You get sauced! Death by hair.
  •  

Constance

The stylist slips and cuts off your head.

Death by chocolate...

Fighter

While turning the volume up on your music, the button gets stuck and it keeps going up until your head explodes due to the loudness.

Death by...Risk (the board game).
  •  

Devlyn

You're killed by Professor Plumm, in the library, with the lead pipe! Death by ice cream.
  •  

Fighter

What? That's not Risk, that's Clue! ::) Well, unless I was playing Risk with professor Plumm in a library, beat him at the game, and then he killed me with a lead pipe that he just happened to have. I guess that works!

Anyway...

While eating the ice cream, you develop a rare disorder in which you will die if you stop eating ice cream. To prevent your death your only option is to eat even more ice cream. However, the extreme amount of cold from the ice cream causes you to have such a severe brainfreeze that you ultimately die. But hey, at least the disorder didn't get you!

Death by roleplaying ;o.
  •  

~RoadToTrista~

You're a level 15 woodnymph shaman with 26 dexterity, 17 stamina, and 19 willpower who uses the Sword of Oblivion to chop your enemies down in repeated and uncoordinated strikes . You're opponent is a level 12 gnome berserker with 12 stamina, 14 critical strike chance, and 19 armor penetration who uses the Helm of Incineration to burn things. You have a duel, while in battle, the gnome makes a dirty comment about your mother, and this enrages you, the fight is no longer fun and games, it becomes personal. Being a shaman, who are completely incompetent with one-handed and two-handed swords, you accidently stab yourself with the Sword of Oblivion several times (which was a pencil) while you're in fits of angry gestures. ^.^

Death by empty water bottles. :o
  •  

Devlyn

Holy crap, what was I thinking? Stupid four letter board games! Anyway, while putting your empty water bottles out for curbside recycling, you are run over............by the curbside recycling truck! Death by shrubbery.
  •  

Fighter

You decide one day to find a shrubbery. However, you have a great deal of trouble finding a suitable one for an affordable price. So you decide to join to Knight who say Ni, because they often get shrubberies for free. However, as a member of the Knights who say Ni, you are confronted by one who knows the secret word that the Knights who say Ni cannot hear: It. You hear the word It so many times that your ears bleed profusely until your entire body runs out of blood and you inevitably die.

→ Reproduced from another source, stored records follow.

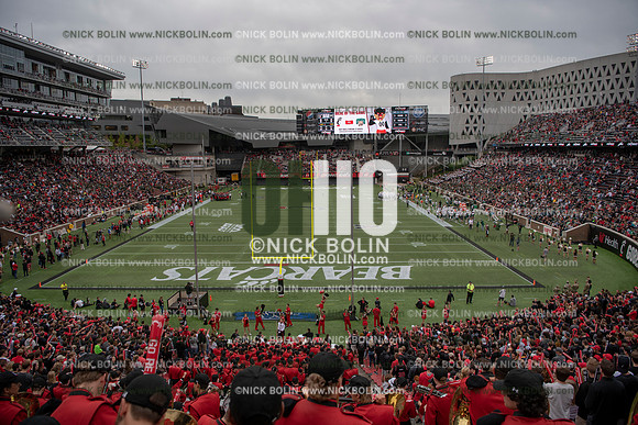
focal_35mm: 24
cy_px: 212
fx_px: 425
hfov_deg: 73.7
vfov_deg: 53.2
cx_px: 319
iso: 250
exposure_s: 1/2000
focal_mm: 24
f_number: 3.5
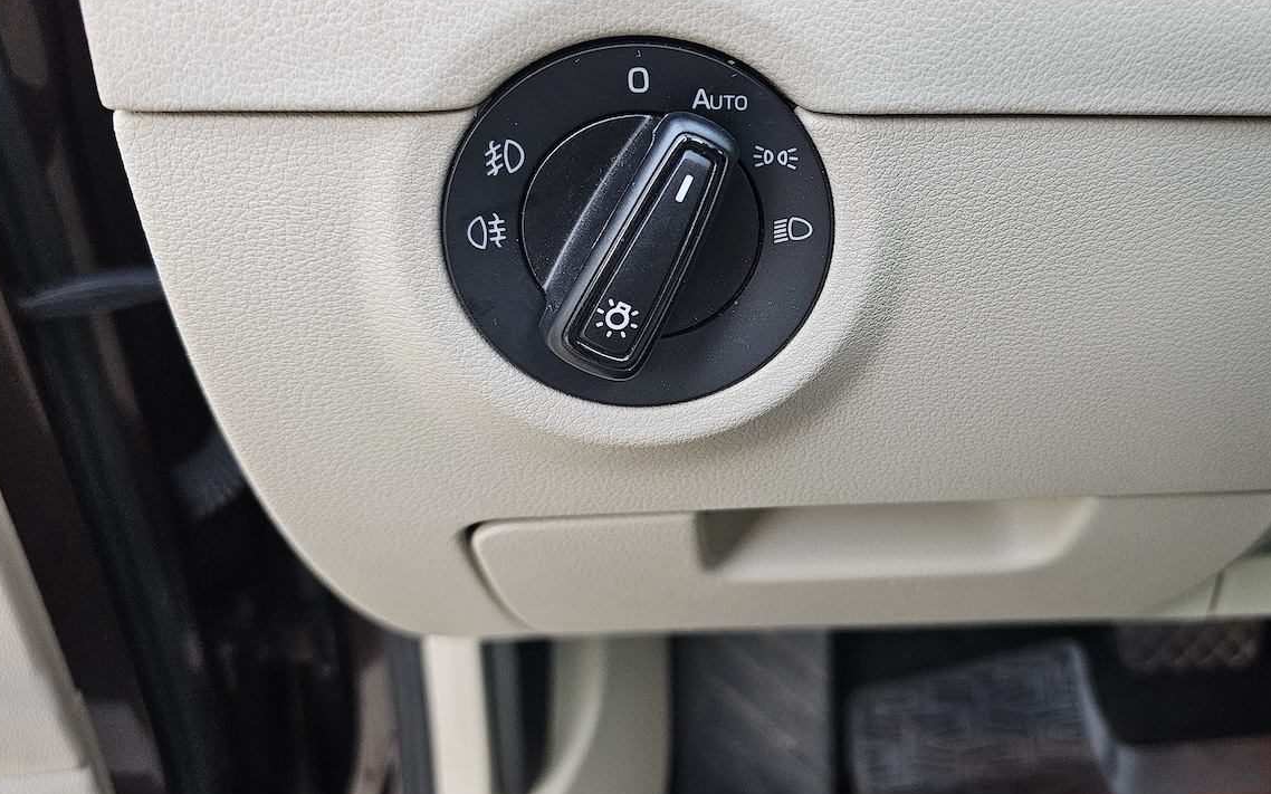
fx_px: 1039
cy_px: 324
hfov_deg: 62.3
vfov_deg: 41.7
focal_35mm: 30
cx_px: 773
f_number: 1.7
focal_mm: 6.3
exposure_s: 1/100
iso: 320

In case you don't get the reference :).

Death by dirty laundry.
  •  

JenJen2011

The foul smell reeks inside your body which causes the body to rot to death.

Death by super glue.
"You have one life to live so live it right"
  •  

Devlyn

While performing your own version of the hard hat test, you plunge to your death, because you forgot everything on television is fake. Death by the "Jerry Springer Show."
  •  

Constance

A perfectly normal family shows up on the the show, causing all viewers to spontaneously combust.

Death by Algebra

kylie clark

all the numbers make your head explode.

Death by television
  •  

Devlyn

Your 80" hi-deffer than thou TV falls off the wall, squashing you like a bug. Death by Funyuns.
  •  

Fighter

You are eating Funyuns while watching a tennis match when one slips out of your hand very badly. One of the tennis players accidentally hits it by accident with their racket thinking it's the ball (it was a large funyun), and it's launched straight into your throat. You end up choking to death on the tasty treat.

Death by Nyan Cat!
  •  

Lynn

You get the sudden urge to try and "sing" along to nyan cat, but accidentally put on the 10 hour version. It's so catchy that you can't stop and you die from exhaustion (but at least you die happy!)

Death by a plush giraffe!
  •  

Devlyn

You decide to take your plush giraffe for a drive. You get lost and inadvertantly drive by the Plush Giraffe Factory. All the plush giraffes inside want to join their friend in freedom, and you are killed in a plush giraffe stampede. The police rule it blunt fuzzy trauma. Death by shoes.
  •  

valkyrie256

A person in a 10th floor apartment decides that they don't want their shoes anymore and toss them out the window. You happen to be standing where they land.

Death by air.
Pansexual.
Atheist.
Stoic.
Nerd.
Anything else?
  •  

~RoadToTrista~

Both members of the French band, Air, go into a homicidal rage and beat you to death with their instruments for no reason. (Idk who they are I just typed in "air" on Wikipedia, lawl)

Death by....... Oprah!

  •  

Fighter

Oprah goes crazy. And needless to say, when Oprah goes crazy, the WORLD goes crazy. All hell breaks loose! Cats start chasing dogs, grown men run and scream like little girls at the sight of a jack-in-the-box, and perfectly ordinary people resort to cannibalism! And they're not even hungry! To try and keep the peace in the world, an organization is formed to stop Oprah's rampage, in which every sane person, including yourself, is forced to join lest they be swallowed up in the chaos. While the forces of this nameless organization are being mustered, Oprah rallies her children to wage a war and attempt to take control of the world. While on the front lines, you come face to face with Oprah and fight her in a hand-to-hand battle to the death. After an emotionally and physically scarring battle with the former talk-show host, you both let out one last punch and take each other out. With Oprah dead, the world resumes its normal balance and begins to rebuild itself. You die, but at least you die a hero.

Or, if that's too much, you end up being one of the audience members on the show. Oprah herself invites you up on the stage to tell your story, but she accidentally trips and falls when trying to shake your hand. She falls on you in such a way that you break your spine. Death is instantaneous.

Pick your poison :).

Death by internet smileys like this one --> :).